The new autopsy focused on injuries to parts of Brooks’ body that the examiner said were inconsistent with normal decomposition patterns. Duston Slinkard, the acting Attorney General for the District of Kansas, said in a statement, “We knew that Alonzo Brooks died under very suspicious circumstances. This new examination by a team of the world’s best forensic pathologists and experts establishes it was no accident. Alonzo Brooks was killed. We are doing everything we can, and will spare no resources, to bring those responsible to justice.”
Since re-opening the investigation, the FBI has looked at Brooks’ death as a “potential racially motivated crime” (per a 2020 press release from the U.S. Attorney’s Office in Kansas). Brooks was one of three black men at the party he attended in La Cygne, Kansas, in April 2004, where about 100 people total were in attendance; Brooks’ friends left the party before him, leaving him with no ride home.

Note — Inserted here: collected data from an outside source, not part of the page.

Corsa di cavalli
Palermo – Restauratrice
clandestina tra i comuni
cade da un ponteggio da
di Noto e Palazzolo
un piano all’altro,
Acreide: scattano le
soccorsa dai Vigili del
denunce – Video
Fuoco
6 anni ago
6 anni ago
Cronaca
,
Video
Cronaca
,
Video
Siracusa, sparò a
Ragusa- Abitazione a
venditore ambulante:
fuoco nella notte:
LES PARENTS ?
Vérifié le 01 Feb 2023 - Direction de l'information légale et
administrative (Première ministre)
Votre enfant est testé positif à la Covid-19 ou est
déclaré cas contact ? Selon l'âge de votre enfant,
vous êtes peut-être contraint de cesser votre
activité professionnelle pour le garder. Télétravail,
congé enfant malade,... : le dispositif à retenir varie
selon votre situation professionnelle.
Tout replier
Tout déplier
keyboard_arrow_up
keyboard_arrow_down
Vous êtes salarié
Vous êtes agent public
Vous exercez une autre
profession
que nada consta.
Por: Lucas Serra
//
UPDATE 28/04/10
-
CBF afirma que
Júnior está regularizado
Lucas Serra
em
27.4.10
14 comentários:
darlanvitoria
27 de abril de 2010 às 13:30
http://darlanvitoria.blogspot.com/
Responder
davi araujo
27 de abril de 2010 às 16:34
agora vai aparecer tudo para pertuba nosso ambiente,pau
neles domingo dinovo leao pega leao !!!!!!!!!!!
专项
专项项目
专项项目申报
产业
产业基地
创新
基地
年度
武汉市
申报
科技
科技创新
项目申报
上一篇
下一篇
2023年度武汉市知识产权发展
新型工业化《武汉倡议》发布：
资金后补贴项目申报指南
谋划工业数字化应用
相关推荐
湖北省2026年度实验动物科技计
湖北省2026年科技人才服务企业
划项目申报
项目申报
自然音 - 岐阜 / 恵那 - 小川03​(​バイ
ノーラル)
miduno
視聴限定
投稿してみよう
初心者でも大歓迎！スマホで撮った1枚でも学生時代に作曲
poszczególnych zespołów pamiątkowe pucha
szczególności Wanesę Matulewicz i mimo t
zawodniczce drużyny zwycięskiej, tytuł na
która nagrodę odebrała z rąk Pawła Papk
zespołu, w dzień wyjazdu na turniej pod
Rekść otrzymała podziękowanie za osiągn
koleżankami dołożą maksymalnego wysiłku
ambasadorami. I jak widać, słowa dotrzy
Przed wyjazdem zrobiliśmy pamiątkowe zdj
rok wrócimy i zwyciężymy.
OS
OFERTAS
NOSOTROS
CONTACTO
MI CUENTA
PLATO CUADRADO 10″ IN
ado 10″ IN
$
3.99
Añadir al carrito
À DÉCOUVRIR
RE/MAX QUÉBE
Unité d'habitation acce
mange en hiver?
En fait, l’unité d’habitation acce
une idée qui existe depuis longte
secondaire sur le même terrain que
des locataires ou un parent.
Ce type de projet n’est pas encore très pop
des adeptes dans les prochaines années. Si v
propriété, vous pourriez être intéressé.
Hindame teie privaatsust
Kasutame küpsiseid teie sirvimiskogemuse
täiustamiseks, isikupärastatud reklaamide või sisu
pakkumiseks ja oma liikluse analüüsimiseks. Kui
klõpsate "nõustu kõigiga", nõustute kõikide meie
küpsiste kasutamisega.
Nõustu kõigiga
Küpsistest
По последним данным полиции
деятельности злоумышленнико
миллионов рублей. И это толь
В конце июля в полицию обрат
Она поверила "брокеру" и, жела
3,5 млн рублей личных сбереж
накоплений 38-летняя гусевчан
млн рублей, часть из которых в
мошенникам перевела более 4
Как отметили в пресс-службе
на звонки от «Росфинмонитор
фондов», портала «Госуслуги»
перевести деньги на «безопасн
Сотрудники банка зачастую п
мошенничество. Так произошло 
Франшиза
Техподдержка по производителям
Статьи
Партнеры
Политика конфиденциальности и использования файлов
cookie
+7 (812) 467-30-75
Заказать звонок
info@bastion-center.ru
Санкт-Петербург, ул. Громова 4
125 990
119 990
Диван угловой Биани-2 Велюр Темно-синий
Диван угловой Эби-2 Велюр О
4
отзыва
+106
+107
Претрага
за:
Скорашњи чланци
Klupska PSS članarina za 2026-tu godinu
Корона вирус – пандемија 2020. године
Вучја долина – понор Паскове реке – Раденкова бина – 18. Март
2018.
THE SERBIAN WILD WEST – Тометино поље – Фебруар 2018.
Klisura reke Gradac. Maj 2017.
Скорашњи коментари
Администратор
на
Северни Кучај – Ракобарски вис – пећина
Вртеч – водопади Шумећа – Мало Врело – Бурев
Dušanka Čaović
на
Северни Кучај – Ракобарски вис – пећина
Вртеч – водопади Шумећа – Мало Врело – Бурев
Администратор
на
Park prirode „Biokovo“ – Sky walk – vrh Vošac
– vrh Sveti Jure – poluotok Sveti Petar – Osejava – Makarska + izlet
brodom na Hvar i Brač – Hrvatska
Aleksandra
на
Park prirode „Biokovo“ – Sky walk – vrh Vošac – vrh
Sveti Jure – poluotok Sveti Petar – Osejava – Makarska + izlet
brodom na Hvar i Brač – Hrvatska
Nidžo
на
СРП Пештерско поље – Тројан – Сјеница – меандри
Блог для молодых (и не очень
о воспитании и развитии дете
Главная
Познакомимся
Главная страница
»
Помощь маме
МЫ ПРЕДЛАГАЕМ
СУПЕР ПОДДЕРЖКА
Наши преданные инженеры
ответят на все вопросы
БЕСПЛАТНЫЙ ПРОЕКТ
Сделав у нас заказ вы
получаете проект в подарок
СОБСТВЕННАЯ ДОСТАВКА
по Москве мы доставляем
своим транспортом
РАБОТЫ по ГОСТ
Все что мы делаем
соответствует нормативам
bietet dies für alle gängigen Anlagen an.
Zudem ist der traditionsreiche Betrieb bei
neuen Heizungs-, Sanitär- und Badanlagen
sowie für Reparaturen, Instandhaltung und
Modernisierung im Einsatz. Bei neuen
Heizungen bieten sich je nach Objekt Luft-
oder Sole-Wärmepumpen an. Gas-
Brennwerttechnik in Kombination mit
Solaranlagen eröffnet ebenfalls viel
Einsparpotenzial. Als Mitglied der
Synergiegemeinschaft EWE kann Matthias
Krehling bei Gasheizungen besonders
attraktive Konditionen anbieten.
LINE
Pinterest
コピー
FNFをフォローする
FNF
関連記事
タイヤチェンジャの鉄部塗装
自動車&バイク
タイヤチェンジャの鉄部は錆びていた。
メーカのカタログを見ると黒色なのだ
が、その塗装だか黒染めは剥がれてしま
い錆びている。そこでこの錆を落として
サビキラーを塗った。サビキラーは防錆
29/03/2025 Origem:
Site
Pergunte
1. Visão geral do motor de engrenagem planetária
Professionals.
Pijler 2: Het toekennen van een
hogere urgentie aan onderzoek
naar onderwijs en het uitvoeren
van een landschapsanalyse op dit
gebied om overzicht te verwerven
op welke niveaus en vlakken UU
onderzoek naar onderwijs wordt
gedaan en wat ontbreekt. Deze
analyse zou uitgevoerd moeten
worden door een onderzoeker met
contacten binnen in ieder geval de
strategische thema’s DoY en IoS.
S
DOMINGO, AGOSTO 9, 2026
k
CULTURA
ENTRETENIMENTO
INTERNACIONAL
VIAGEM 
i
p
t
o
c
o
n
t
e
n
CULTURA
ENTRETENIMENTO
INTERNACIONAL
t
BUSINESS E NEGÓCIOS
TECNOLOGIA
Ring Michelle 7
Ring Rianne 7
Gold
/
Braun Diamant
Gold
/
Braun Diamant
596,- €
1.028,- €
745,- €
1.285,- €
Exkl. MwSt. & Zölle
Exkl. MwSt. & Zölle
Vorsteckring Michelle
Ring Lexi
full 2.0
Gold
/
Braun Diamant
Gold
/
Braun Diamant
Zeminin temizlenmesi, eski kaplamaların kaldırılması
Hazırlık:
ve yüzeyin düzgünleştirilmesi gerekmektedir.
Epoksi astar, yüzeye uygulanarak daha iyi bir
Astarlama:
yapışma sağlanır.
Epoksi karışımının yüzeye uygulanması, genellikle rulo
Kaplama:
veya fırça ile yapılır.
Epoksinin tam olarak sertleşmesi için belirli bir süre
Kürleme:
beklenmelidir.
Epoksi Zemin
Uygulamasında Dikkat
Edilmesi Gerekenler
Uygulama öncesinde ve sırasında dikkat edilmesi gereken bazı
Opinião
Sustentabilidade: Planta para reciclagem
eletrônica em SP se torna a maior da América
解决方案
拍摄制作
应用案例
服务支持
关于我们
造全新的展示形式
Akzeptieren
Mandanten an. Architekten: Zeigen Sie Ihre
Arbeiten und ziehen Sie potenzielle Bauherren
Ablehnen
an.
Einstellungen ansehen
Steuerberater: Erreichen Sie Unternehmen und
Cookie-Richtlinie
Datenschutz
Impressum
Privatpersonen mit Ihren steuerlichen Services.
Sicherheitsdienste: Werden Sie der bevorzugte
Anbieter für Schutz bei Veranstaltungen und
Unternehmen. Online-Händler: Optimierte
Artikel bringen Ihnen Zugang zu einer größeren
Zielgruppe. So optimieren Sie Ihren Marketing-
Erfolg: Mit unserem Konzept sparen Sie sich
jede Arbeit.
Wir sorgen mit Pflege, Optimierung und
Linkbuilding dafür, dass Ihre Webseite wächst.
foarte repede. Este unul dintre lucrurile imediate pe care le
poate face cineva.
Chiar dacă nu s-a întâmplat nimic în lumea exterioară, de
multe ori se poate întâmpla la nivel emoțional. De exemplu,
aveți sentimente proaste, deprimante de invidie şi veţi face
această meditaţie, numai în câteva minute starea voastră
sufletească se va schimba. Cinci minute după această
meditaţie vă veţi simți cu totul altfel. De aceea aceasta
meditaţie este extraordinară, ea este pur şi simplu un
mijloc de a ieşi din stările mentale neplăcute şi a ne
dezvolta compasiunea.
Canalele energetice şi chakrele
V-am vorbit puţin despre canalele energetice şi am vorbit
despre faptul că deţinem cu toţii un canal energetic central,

Brooks’ family reported him missing to the Linn County Sheriff’s Office when he didn’t come home the following day, but the police found nothing during their search. Nearly one month later, Brooks’ friends and family organized their own search; they found Brooks’ body in a creek within an hour.
While federal authorities still have not charged any suspects, the investigation has turned up rumors of possible motives for Brooks’ death. From that 2020 press release: “Some said Brooks may have flirted with a girl, some said drunken white men wanted to fight an African-American male, and some said racist whites simply resented Brooks’ presence. After the party, two troubling facts were indisputable: Alonzo could not be found, and no one who attended the party would admit to knowing what happened to him.”